Pointers and recursive types

Recursive types: objects may contain one or more references to other objects of the same type. These are used to build linked data structures.

Pointers are not addresses. A pointer is a high-level concept: reference to object. Address is low-level concept: location of word in memory. Pointers can be implemented as addresses, but can be implemented in other ways, e.g., segment + offset or address + access key. Also, smart pointers in C++.

In some languages, you can only allocate new pointers when you add an object to the heap (Java).

Operations on pointers

  • allocation and deallocation of object in heap
  • assignment
  • dereference
  • dereferencing can be explicit or implicit

The behavior depends on whether language is functional or imperative, and whether it uses reference or value model for variables.

Value model of variables

There is a reference model of variables and value model of variables.

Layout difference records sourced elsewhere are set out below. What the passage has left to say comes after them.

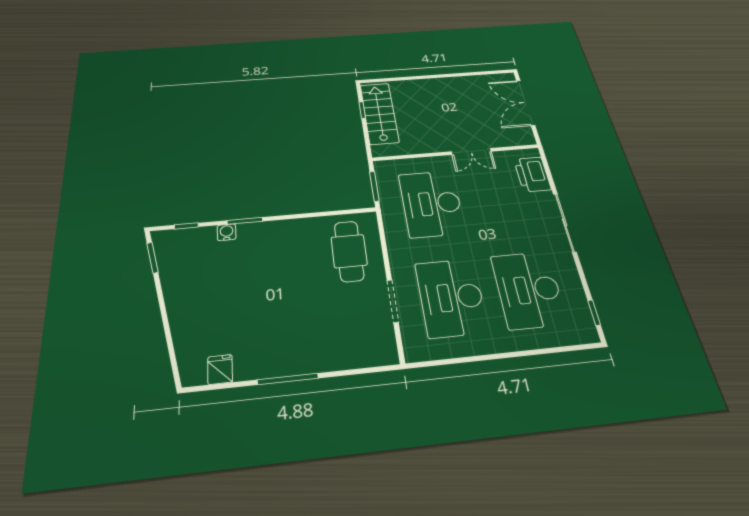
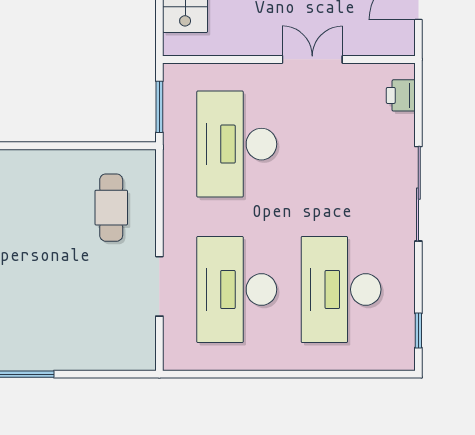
double door: (471, 151) -> (312, 59), swing flipped
printer: (532, 174) -> (401, 95), width x0.53, depth x0.68
cafe table: (349, 251) -> (111, 208), width x0.73, depth x0.74

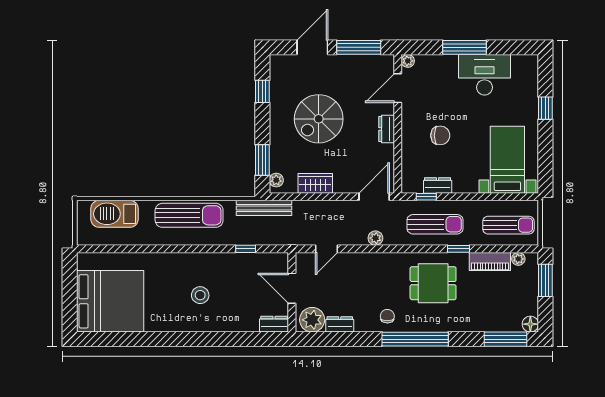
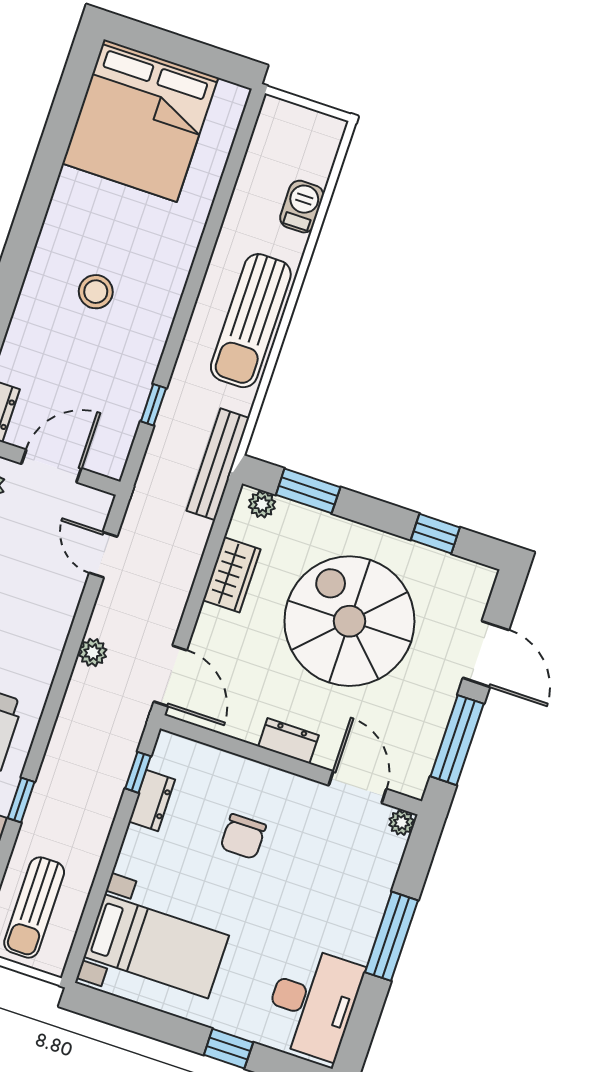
desk: (485, 75) -> (313, 1003), moved
spiral stairs: (319, 119) -> (349, 621), width x1.37, depth x1.37
barbecue: (114, 214) -> (302, 207), width x0.53, depth x0.65
sun lounger: (435, 224) -> (81, 772), removed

Two interpretations of a variable: A variable is a named container for a value, or a variable is a named reference to a value.

l-values are expressions that denote locations. r-values are expressions that denote values. These are context-dependent.

Functional languages usually employ a reference model for names. Java uses value model for primitive types and reference model for objects.

References and pointers

Note: Pointers only needed in languages with value model. In Java, reference types only support assignments and comparison. C# contains Java-style references and C, C++ style pointers (but must be marked unsafe).

C++ References vs Pointers

A reference variable is an alias, that is, another name for an already existing variable. References are often confused with pointers but three major differences between references and pointers are:

  • You cannot have NULL references. You must always be able to assume that a reference is connected to a legitimate piece of storage.
  • Once a reference is initialized to an object, it cannot be changed to refer to another object. Pointers can be pointed to another object at any time.
  • A reference must be initialized when it is created. Pointers can be initialized at any time.

Dangling pointers

Can be addressed by using tombstones. This way, a pointer whose object has been deallocated can be identified as being dangling, since pointers strictly point to intermediate objects called tombstones instead of the object itself. Can also “tag” the objects and pointers so when a pointer gets deleted, the object tag of the object that pointer pointed to gets changed to 0 so the other pointers pointing to this object can know this.

Lists

Recursively defined by pair consisting of head element and reference to rest of list. Important in functional programming (re: Lisp).